Scientific fraud? DuPont study deliberately hid toxic effects of GMOs fed to rats
by: David Gutierrez
Tuesday, July 29, 2014
A pair of studies recently published in the journal Food and Chemical Toxicology (FCT) reveals the double standard used in evaluating the safety of genetically modified (GM) foods, says Claire Robinson, in a July 11 editorial on the website GM Watch.
Editorial double standard
In November 2013, FCT editor A. Wallace Hayes forcibly retracted a study led by researcher Gilles-Eric Seralini. The long-term study had found organ damage, hormone disruption and increased tumor and mortality rates in rats fed NK603 “Roundup Ready” (glyphosate-resistant) GM corn contaminated with glyphosate levels ruled safe by regulators. In retracting the paper, Hayes called the findings “inconclusive,” because not enough rats were studied and because the variety of rat used (Sprague-Dawley) was particularly prone to tumors.

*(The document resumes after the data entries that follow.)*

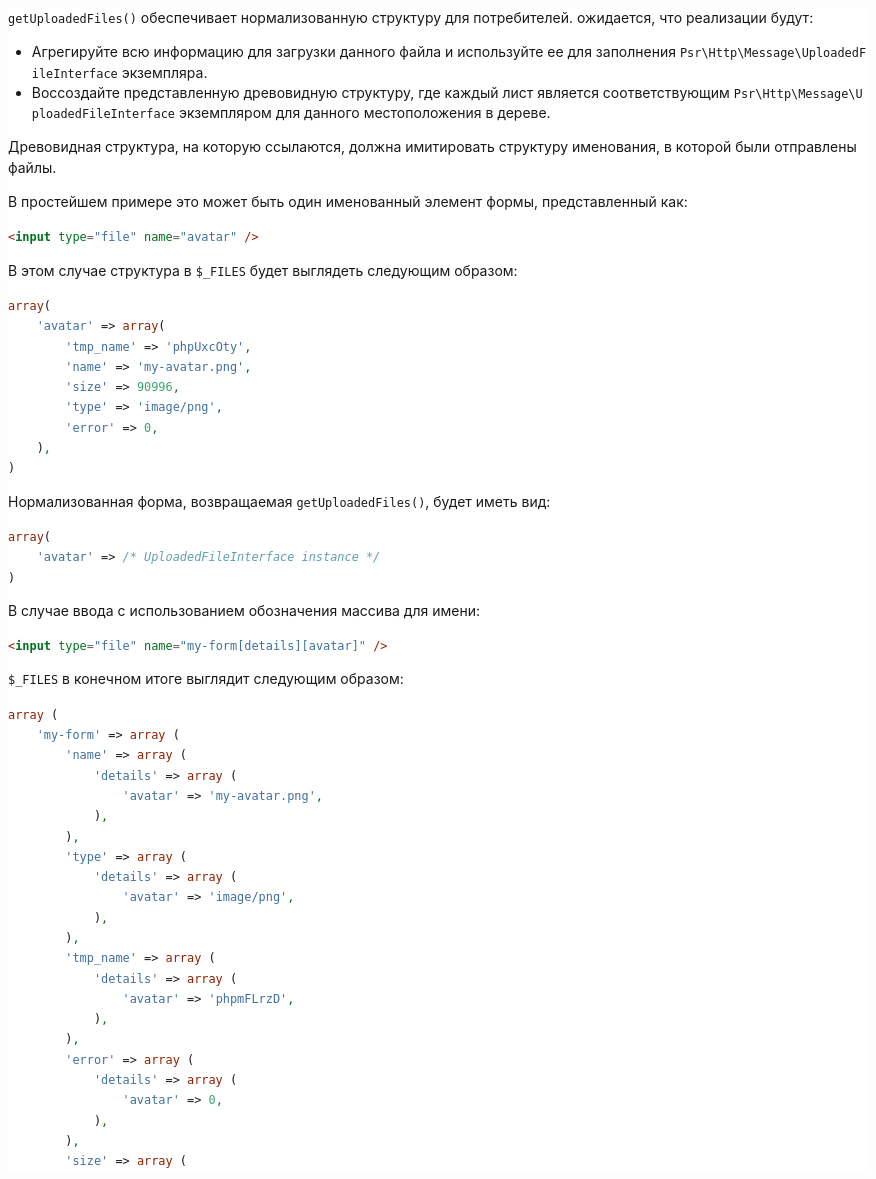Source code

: `getUploadedFiles()` обеспечивает нормализованную структуру для потребителей. ожидается, что реализации будут:

- Агрегируйте всю информацию для загрузки данного файла и используйте ее для заполнения `Psr\Http\Message\UploadedFileInterface` экземпляра.
- Воссоздайте представленную древовидную структуру, где каждый лист является соответствующим `Psr\Http\Message\UploadedFileInterface` экземпляром для данного местоположения в дереве.

Древовидная структура, на которую ссылаются, должна имитировать структуру именования, в которой были отправлены файлы.

В простейшем примере это может быть один именованный элемент формы, представленный как:

```html
<input type="file" name="avatar" />
```

В этом случае структура в `$_FILES` будет выглядеть следующим образом:

```php
array(
    'avatar' => array(
        'tmp_name' => 'phpUxcOty',
        'name' => 'my-avatar.png',
        'size' => 90996,
        'type' => 'image/png',
        'error' => 0,
    ),
)
```

Нормализованная форма, возвращаемая `getUploadedFiles()`, будет иметь вид:

```php
array(
    'avatar' => /* UploadedFileInterface instance */
)
```

В случае ввода с использованием обозначения массива для имени:

```html
<input type="file" name="my-form[details][avatar]" />
```

`$_FILES` в конечном итоге выглядит следующим образом:

```php
array (
    'my-form' => array (
        'name' => array (
            'details' => array (
                'avatar' => 'my-avatar.png',
            ),
        ),
        'type' => array (
            'details' => array (
                'avatar' => 'image/png',
            ),
        ),
        'tmp_name' => array (
            'details' => array (
                'avatar' => 'phpmFLrzD',
            ),
        ),
        'error' => array (
            'details' => array (
                'avatar' => 0,
            ),
        ),
        'size' => array (
```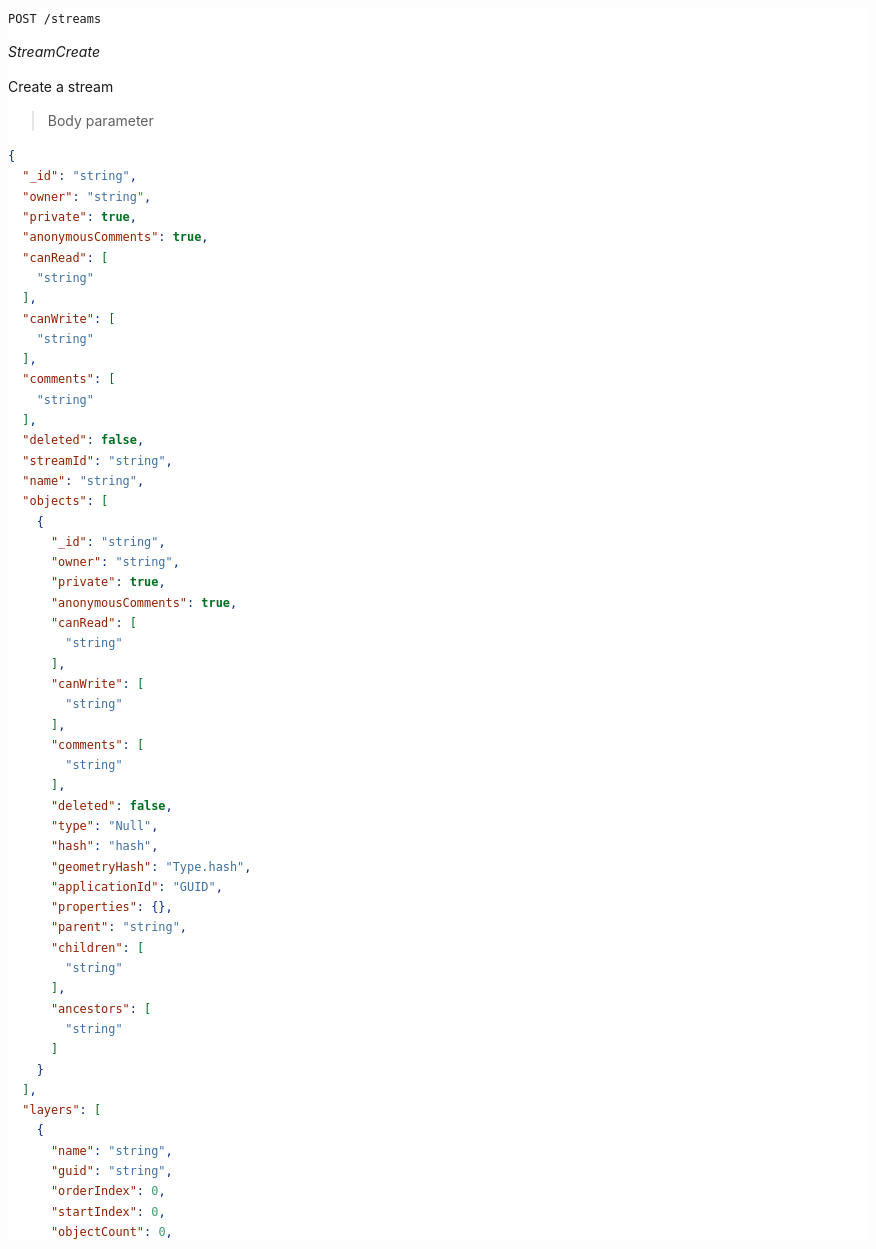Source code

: 
`POST /streams`


*StreamCreate*


Create a stream


> Body parameter


```json
{
  "_id": "string",
  "owner": "string",
  "private": true,
  "anonymousComments": true,
  "canRead": [
    "string"
  ],
  "canWrite": [
    "string"
  ],
  "comments": [
    "string"
  ],
  "deleted": false,
  "streamId": "string",
  "name": "string",
  "objects": [
    {
      "_id": "string",
      "owner": "string",
      "private": true,
      "anonymousComments": true,
      "canRead": [
        "string"
      ],
      "canWrite": [
        "string"
      ],
      "comments": [
        "string"
      ],
      "deleted": false,
      "type": "Null",
      "hash": "hash",
      "geometryHash": "Type.hash",
      "applicationId": "GUID",
      "properties": {},
      "parent": "string",
      "children": [
        "string"
      ],
      "ancestors": [
        "string"
      ]
    }
  ],
  "layers": [
    {
      "name": "string",
      "guid": "string",
      "orderIndex": 0,
      "startIndex": 0,
      "objectCount": 0,
```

Researchers worldwide mocked “inconclusiveness” as a rationale for retracting a paper. Jack Heinemann of the University of Canterbury, New Zealand, noted that this criterion would have forced the retraction of the two famous papers in which James Watson and Francis Crick described the structure and replication mechanism of DNA; it was later research that eventually rendered their findings conclusive.